New Astronomy, 2, 309-317 (1997/October-0)
Measuring the universal deceleration using angular diameter distances to clusters of galaxies.
Abstract (from CDS):
Recent simulations, as well as weak lensing and X-ray data, indicate that gas is a good tracer of the total mass in clusters. The constancy of the gas fraction f_g in clusters of galaxies can thus be used as a novel distance indicator f_g prop h^3/2 Omegab/Omega0. Assuming spherical symmetry and hydrostatic equilibrium allows us to infer f_g using only the beta-model parameters and an emission weighted temperature. Even though none of the factors h, Omega_b, Omega_0 is individually known to high precision, the relative distances between clusters at high redshift can be used to infer the deceleration parameter q_0. Using this new model, the local population of clusters has a scatter of only 15% in the Hubble relation.
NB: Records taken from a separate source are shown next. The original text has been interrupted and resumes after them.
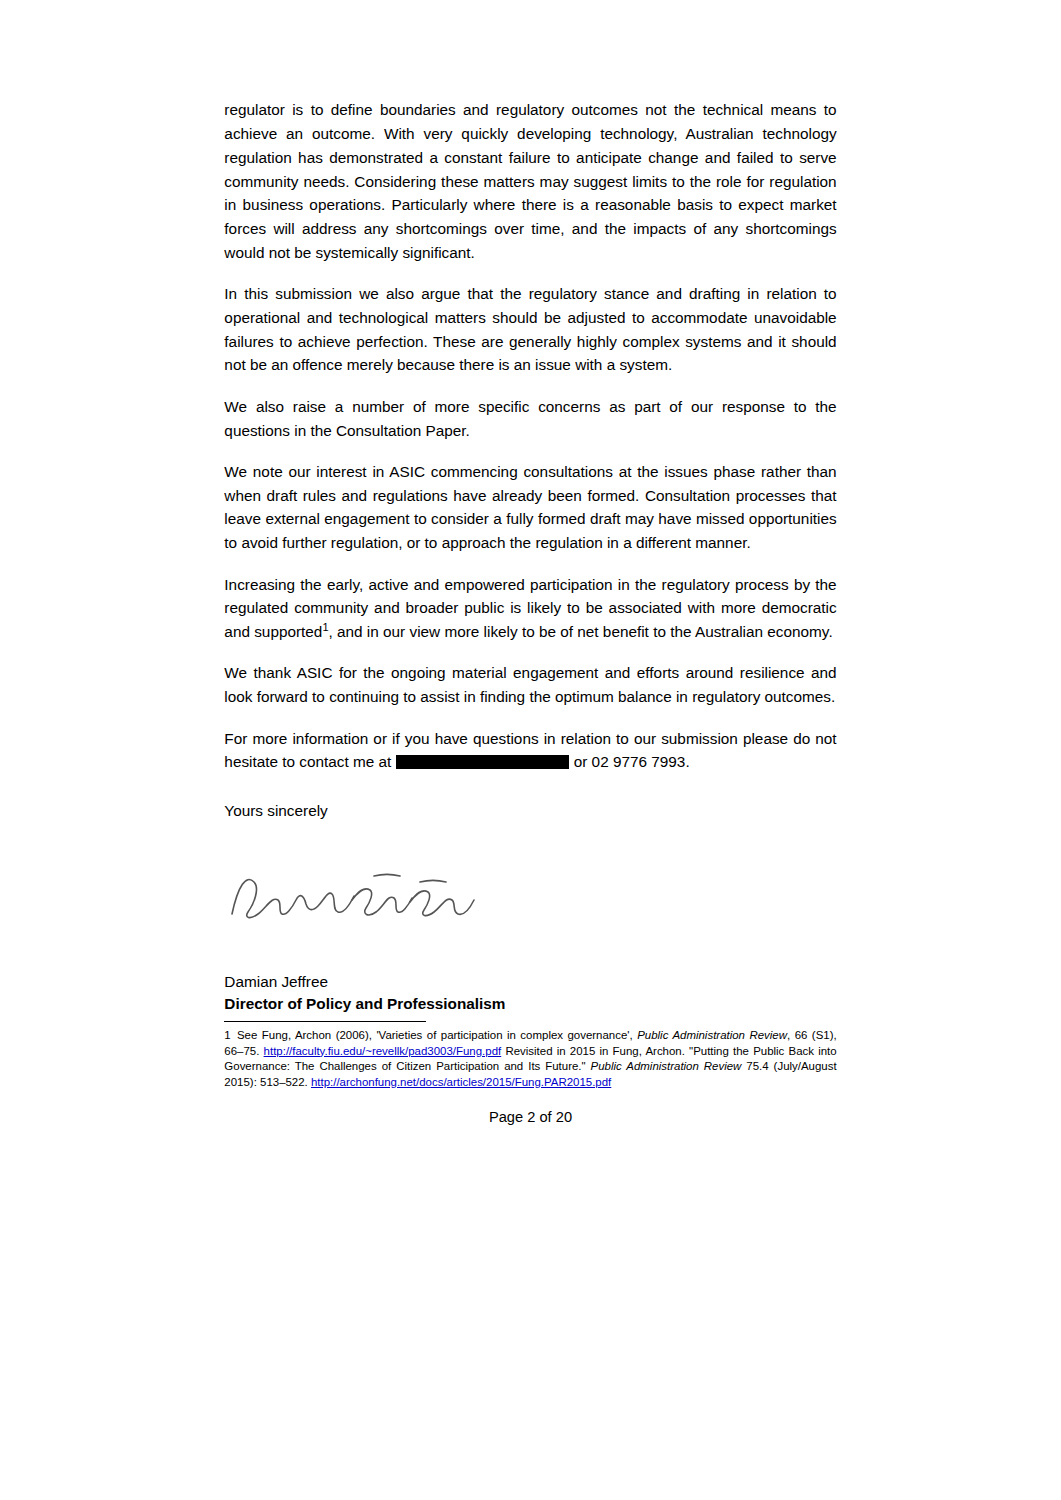regulator is to define boundaries and regulatory outcomes not the technical means to achieve an outcome. With very quickly developing technology, Australian technology regulation has demonstrated a constant failure to anticipate change and failed to serve community needs. Considering these matters may suggest limits to the role for regulation in business operations. Particularly where there is a reasonable basis to expect market forces will address any shortcomings over time, and the impacts of any shortcomings would not be systemically significant.
In this submission we also argue that the regulatory stance and drafting in relation to operational and technological matters should be adjusted to accommodate unavoidable failures to achieve perfection. These are generally highly complex systems and it should not be an offence merely because there is an issue with a system.
We also raise a number of more specific concerns as part of our response to the questions in the Consultation Paper.
We note our interest in ASIC commencing consultations at the issues phase rather than when draft rules and regulations have already been formed. Consultation processes that leave external engagement to consider a fully formed draft may have missed opportunities to avoid further regulation, or to approach the regulation in a different manner.
Increasing the early, active and empowered participation in the regulatory process by the regulated community and broader public is likely to be associated with more democratic and supported1, and in our view more likely to be of net benefit to the Australian economy.
We thank ASIC for the ongoing material engagement and efforts around resilience and look forward to continuing to assist in finding the optimum balance in regulatory outcomes.
For more information or if you have questions in relation to our submission please do not hesitate to contact me at or 02 9776 7993.
Yours sincerely
Damian Jeffree
Director of Policy and Professionalism
1 See Fung, Archon (2006), 'Varieties of participation in complex governance', Public Administration Review, 66 (S1), 66–75. http://faculty.fiu.edu/~revellk/pad3003/Fung.pdf Revisited in 2015 in Fung, Archon. "Putting the Public Back into Governance: The Challenges of Citizen Participation and Its Future." Public Administration Review 75.4 (July/August 2015): 513–522. http://archonfung.net/docs/articles/2015/Fung.PAR2015.pdf
Page 2 of 20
The 3 clusters at redshift z ∼ 0.5 suggest q_0 approx 0.85 ± 0.29 with 1 - sigma statistical error. This result would argue against a cosmological constant. The method is robust to errors in the measurement of the core radius as long as the product of the central density and the core radius squared rho0rc^2 are well determined. However, this result may still be subject to unknown systematics such as cooling flows, which will require more detailed temperature maps, weak lensing data and numerical simulations to model accurately. Future lensing and X-ray data will dramatically improve the statistics.